5.21.2012

Contradizer é uma obrigação cívica

Ia comentar este texto de Manuel Leal Freire, no Capeia Arraiana, mas já ia avançado nos caracteres, de maneira que aqui fica.


Não sei por onde começar. Apesar de reconhecer no autor da resenha um imenso conhecimento de coisas, decerto importantes, não posso reconhecer-lhe acerto nesta crónica. Começando pela questão académica, não deveria haver discussão possível. Comparando com o tempo do estado novo, por exemplo, a melhoria hodierna do ensino público não tem contra possível. Claro que aumentando o número de estudantes, aumenta o número de casos falhados. Mas grassa pelas gerações mais velhas uma espécie de ressentimento pela facilidade com que hoje se consegue estudar. Resquícios de tempos em que se endeusavam as pessoas com estudos superiores, em que cada estudante almejava o olimpo do estatuto social. Agora estuda-se porque sim. Por muito que isso custe, para a maioria das pessoas e para o país isso é bom. Falta calcorrear muita vereda para se chegar a um tempo em que cada licenciatura seja mesmo uma mais valia. Entretanto aperfeiçoamos o processo. Haja políticos decentes para o fazer.
Quanto à tão falada escola industrial, o mais alardeado sofisma dos saudosistas de outros tempos, pouco a acrescentar. Quem reclama a sua falta ignora a rede de formação profissional que o país tem, havendo inclusive um concurso anual da escolha do melhor artífice/empregado/operário, de profissões como soldador, carpinteiro, canalizador, etc.

Das PPP, nada de novo. Quem não concorda que deve haver bom senso e transparência na gestão de dinheiros públicos?

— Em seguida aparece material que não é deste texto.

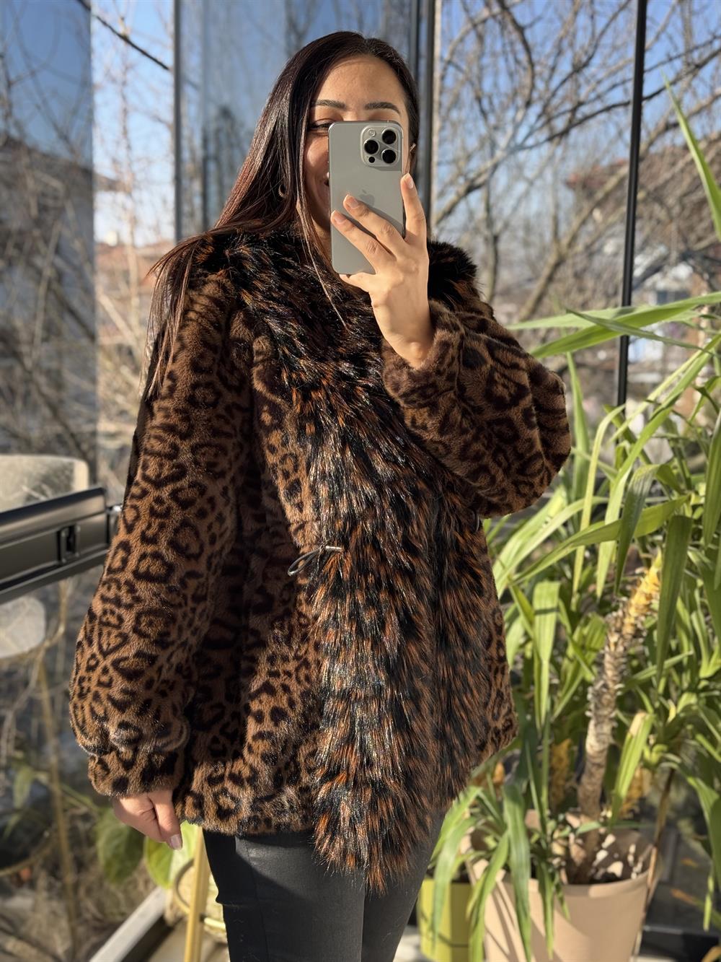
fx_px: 1333
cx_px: 360
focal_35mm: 48
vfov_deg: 39.7
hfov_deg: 30.3
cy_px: 481
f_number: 1.78
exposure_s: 1/514
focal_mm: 6.76
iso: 64
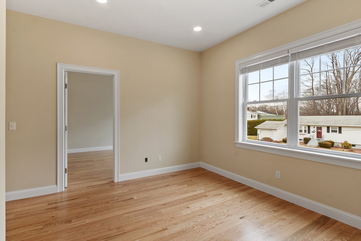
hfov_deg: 90.0
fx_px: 181
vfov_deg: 67.4
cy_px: 120
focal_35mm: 18
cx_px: 180
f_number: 8
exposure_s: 1/8
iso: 400
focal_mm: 12
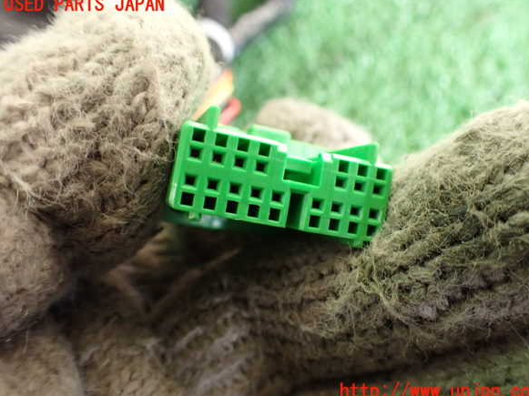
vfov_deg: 45.4
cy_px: 198
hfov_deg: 58.4
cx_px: 272
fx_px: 473
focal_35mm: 31
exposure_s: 1/80
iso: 800
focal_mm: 5.4
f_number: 2.3
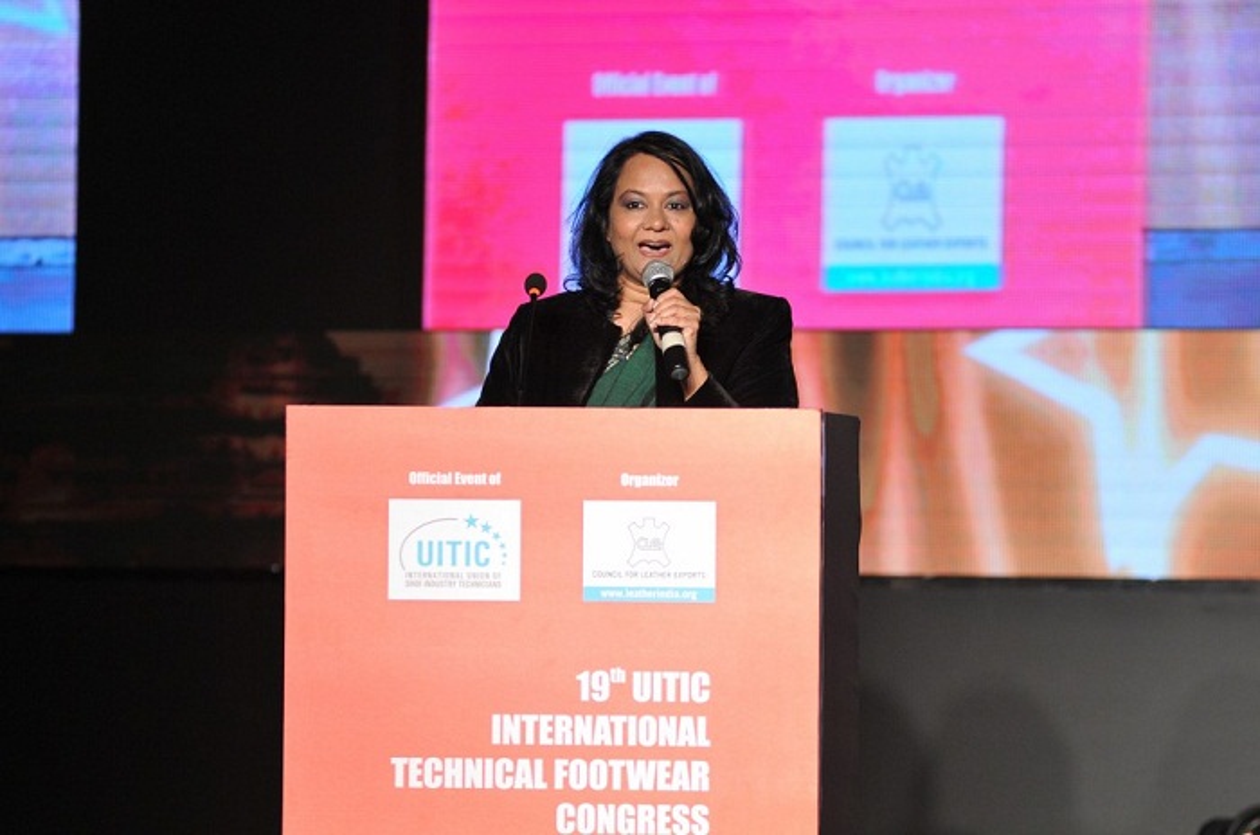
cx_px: 630
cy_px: 418
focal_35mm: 188
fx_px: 6550
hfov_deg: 11.0
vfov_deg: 7.3
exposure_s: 1/160
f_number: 2.8
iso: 640
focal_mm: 125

Quanto a Hollande e Strauss Kahn, sabemos que Hollande tem um processo por favorecimento de amigos, no seu anterior cargo público. Quanto às escolhas sexuais do segundo, sem comentários. A moral, tantas vezes pregada, nem sempre se tem em primeira conta afinal.

Por fim, no caso vergonhoso do BPN, uma referência curiosa que vale a pena aprofundar: a seriedade de "Egas Moniz". Das patranhas de História que se ensinam na escola para levantar o ego do pobre Zé Povinho, nenhuma é tão ardilosa como a de Egas Moniz. Além de ser uma lenda contada como verdade, há uma característica essencial da história, sempre passada em branco, como os cheques do BPN. Então valoriza-se o Egas Moniz por ter levado filhos e mulher a caminho da morte, mas não se valoriza o facto de Afonso Henriques, o Rei fundador de Portugal ter mentido com quantos dentes tinha na boca, ao primo? O nosso primeiro rei passa a perna ao primo e nós viramos a cara, olhando com ternura para o aio. Mais uma vez, por muito que nos custe, a trapaça está nas fundações deste país (e de muitos outros). Não o vendamos com uma falsa carapaça de magnanimidade, porque esta será uma carapaça de vidraça estilhaçada. Não nos fiemos no passado para construir o futuro. Aprendamos com ele, mas reconheçamos-lhe os erros, as falhas, o mal e tenhamos a coragem de mudar os vícios que trazemos. Pensarmos que somos os maiores, deixando que as tais tubas da fama nos ensurdeçam, não é, de facto, boa política.